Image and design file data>
*** Block opens ***

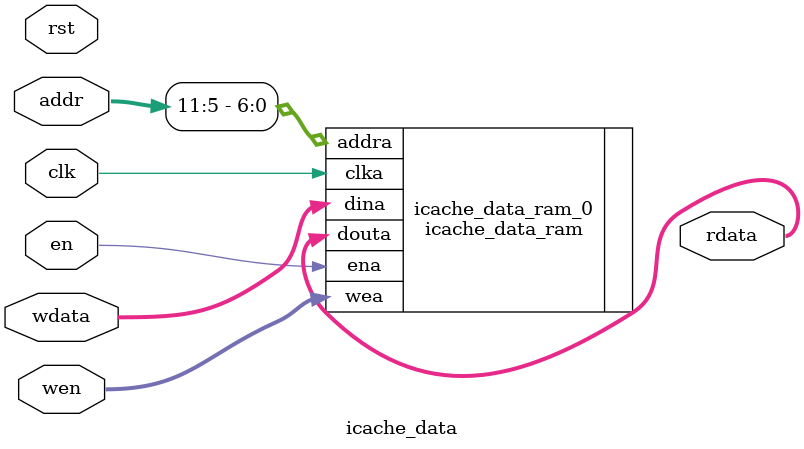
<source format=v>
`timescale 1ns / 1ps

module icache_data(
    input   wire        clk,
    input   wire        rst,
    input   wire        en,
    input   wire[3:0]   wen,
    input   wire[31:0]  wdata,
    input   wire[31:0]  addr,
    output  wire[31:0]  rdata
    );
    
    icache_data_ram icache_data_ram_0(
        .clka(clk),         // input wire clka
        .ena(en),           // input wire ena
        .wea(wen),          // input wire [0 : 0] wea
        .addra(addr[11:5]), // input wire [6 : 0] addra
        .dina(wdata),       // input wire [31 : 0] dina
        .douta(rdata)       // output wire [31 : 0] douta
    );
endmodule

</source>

*** Block closes ***
*** Block opens ***

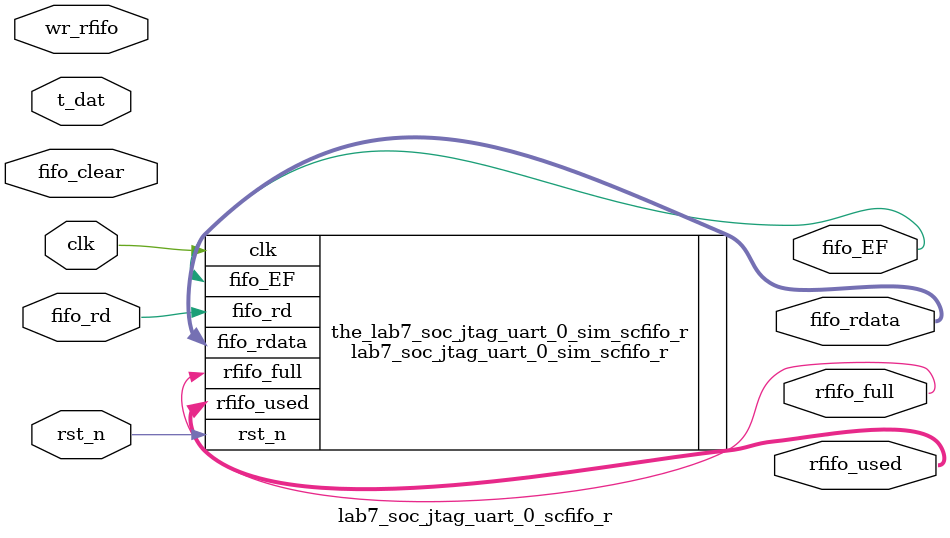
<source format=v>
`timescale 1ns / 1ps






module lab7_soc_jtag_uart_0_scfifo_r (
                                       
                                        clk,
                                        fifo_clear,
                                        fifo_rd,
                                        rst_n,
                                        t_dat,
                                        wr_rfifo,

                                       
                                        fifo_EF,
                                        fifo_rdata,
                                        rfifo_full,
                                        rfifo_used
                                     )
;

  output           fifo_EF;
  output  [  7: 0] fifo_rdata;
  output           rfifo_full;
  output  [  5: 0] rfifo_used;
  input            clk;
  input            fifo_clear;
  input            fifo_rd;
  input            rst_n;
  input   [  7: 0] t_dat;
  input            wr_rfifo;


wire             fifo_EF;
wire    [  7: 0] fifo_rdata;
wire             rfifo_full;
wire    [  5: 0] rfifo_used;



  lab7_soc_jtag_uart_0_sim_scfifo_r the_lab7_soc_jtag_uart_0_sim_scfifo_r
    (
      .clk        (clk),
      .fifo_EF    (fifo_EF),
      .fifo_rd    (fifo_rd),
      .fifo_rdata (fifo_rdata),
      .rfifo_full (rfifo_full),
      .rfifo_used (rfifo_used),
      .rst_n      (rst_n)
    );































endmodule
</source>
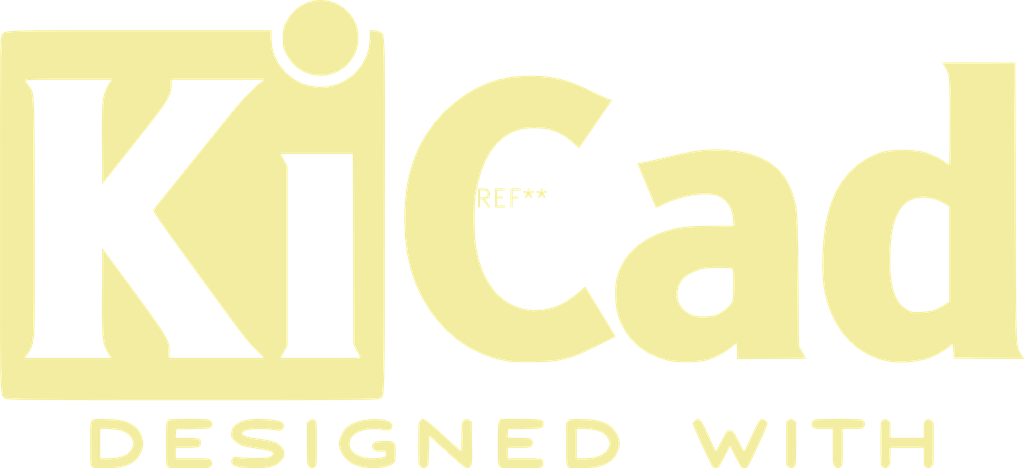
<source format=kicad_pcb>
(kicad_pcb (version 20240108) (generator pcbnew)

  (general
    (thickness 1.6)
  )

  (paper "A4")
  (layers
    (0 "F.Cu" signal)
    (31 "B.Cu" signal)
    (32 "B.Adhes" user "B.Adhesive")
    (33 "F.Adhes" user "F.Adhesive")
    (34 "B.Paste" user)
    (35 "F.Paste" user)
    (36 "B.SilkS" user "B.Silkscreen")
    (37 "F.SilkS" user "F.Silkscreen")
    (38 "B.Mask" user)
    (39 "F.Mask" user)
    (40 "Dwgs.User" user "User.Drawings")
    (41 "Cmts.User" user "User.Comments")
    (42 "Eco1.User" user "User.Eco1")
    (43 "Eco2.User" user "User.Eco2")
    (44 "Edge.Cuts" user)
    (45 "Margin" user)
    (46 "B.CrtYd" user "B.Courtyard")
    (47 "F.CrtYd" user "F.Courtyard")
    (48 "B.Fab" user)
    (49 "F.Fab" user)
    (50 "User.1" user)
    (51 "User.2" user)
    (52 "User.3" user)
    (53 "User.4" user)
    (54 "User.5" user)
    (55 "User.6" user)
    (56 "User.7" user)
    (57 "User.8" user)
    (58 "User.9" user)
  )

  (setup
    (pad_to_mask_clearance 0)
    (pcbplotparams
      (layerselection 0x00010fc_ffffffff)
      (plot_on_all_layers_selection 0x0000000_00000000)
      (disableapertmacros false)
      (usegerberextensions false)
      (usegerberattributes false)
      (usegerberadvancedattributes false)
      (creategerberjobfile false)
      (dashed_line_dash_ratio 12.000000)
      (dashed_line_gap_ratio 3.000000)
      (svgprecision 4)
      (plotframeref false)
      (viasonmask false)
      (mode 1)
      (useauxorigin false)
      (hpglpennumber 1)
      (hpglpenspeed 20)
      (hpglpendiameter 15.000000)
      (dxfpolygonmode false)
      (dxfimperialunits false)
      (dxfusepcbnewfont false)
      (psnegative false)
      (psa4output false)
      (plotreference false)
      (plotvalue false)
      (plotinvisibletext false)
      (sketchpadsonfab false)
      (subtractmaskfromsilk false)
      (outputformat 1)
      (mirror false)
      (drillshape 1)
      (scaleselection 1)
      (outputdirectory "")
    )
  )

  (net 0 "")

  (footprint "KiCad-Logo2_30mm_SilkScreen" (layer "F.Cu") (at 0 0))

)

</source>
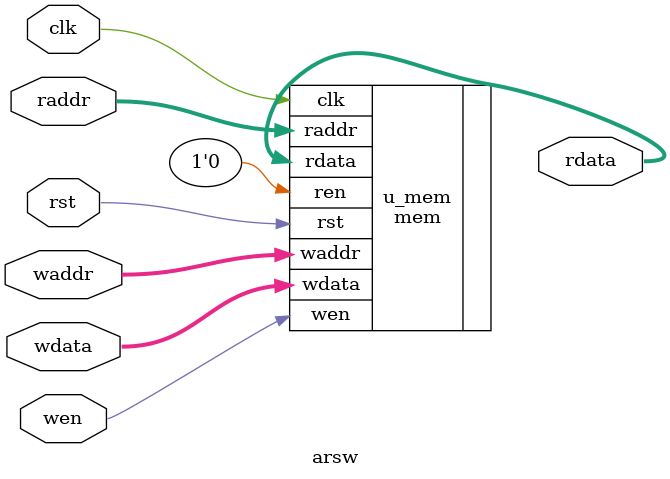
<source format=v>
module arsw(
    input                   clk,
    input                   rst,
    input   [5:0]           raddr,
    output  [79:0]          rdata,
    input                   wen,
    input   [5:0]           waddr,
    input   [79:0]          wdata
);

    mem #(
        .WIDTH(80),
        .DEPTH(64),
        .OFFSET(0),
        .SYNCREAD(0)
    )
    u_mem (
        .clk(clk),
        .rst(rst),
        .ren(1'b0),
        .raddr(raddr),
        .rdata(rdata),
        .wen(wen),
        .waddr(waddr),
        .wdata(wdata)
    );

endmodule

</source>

*** Block closes ***
*** Block opens ***

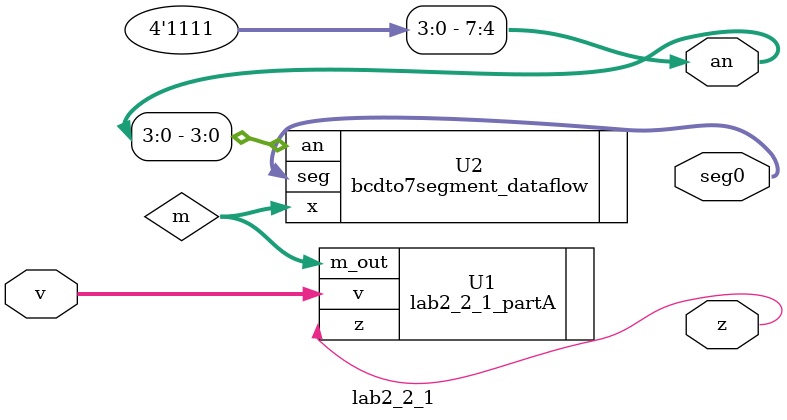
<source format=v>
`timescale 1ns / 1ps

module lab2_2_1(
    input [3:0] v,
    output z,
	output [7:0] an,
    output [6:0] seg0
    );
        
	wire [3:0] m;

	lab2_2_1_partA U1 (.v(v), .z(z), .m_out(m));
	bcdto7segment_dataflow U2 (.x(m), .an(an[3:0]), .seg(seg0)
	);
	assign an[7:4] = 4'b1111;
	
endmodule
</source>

*** Block closes ***

What to work on> Given the word "Adhesive", show every line of the records that contains it.

Written solution>
    (32 "B.Adhes" user "B.Adhesive")
    (33 "F.Adhes" user "F.Adhesive")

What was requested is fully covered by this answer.